In welchem Jahr erschien laut der Kurzbiografie zu Martin Amanshauser die Sammlung „Typisch Welt“?
══ Dokumentauszug ══
Amanshauser, Martin#
* 1968, Salzburg
Schriftsteller, Journalist und Übersetzer
Nach der Matura studierte er Geschichte bzw. Portugiesisch/Spanisch/Afrikanistik in Wien, schrieb 1994 seine Diplomarbeit "Al-Garb und Galicien, Die 'Reconquista' in Portugal (711-1147)" und 2001 seine Dissertation "Taifas und Condados, Die mittelalterliche Stadt im Westen der Iberischen Halbinsel".
Seit 1999 ist er auch als Reisejournalist tätig (u.a. für "Der Standard", "Die Presse"). Er schreibt eine wöchentliche Reisekolumne "Amanshausers Welt" - 52 Texte daraus sind im "Logbuch Welt" gesammelt und 2007 erschienen, weitere 111 Texte daraus erschienen 2016 in "Typisch Welt".
═══
══ Datenteil ══
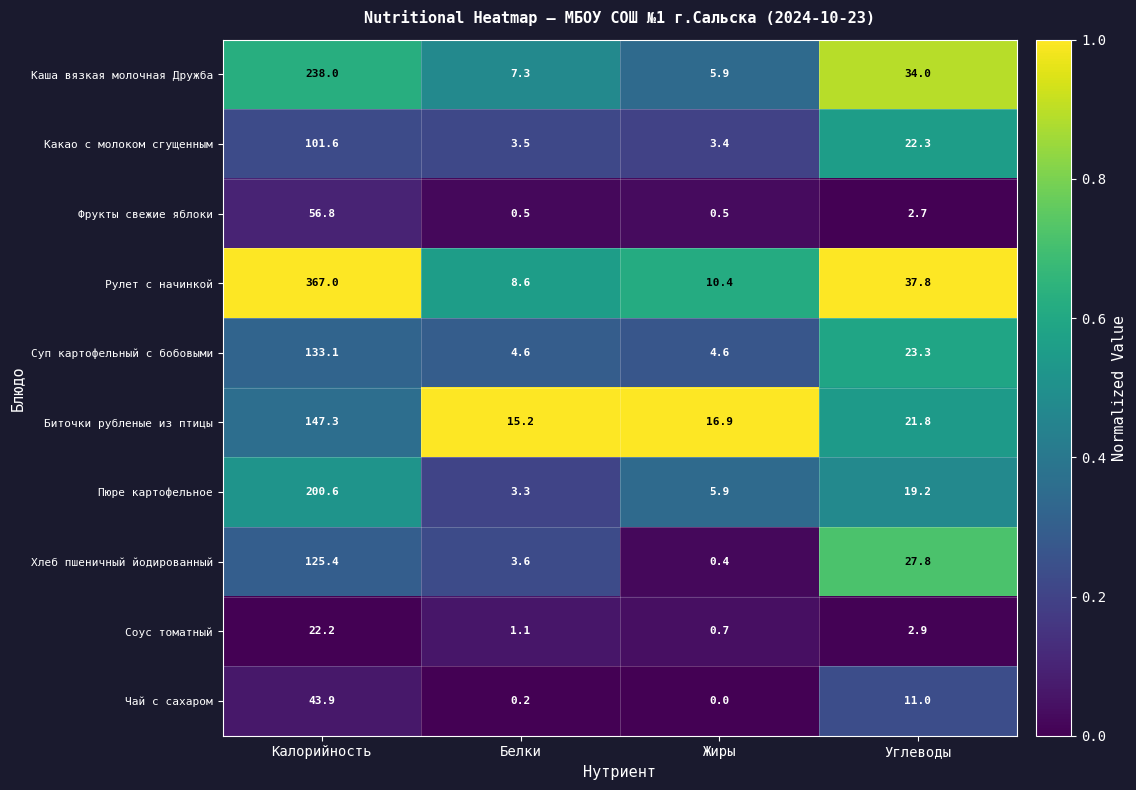

List the series in order of their peak value, lowest first.

Соус томатный, Чай с сахаром, Фрукты свежие яблоки, Какао с молоком сгущенным, Хлеб пшеничный йодированный, Суп картофельный с бобовыми, Биточки рубленые из птицы, Пюре картофельное, Каша вязкая молочная Дружба, Рулет с начинкой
═══
## Ergebnis der Aufgabe
„Typisch Welt“ erschien 2016.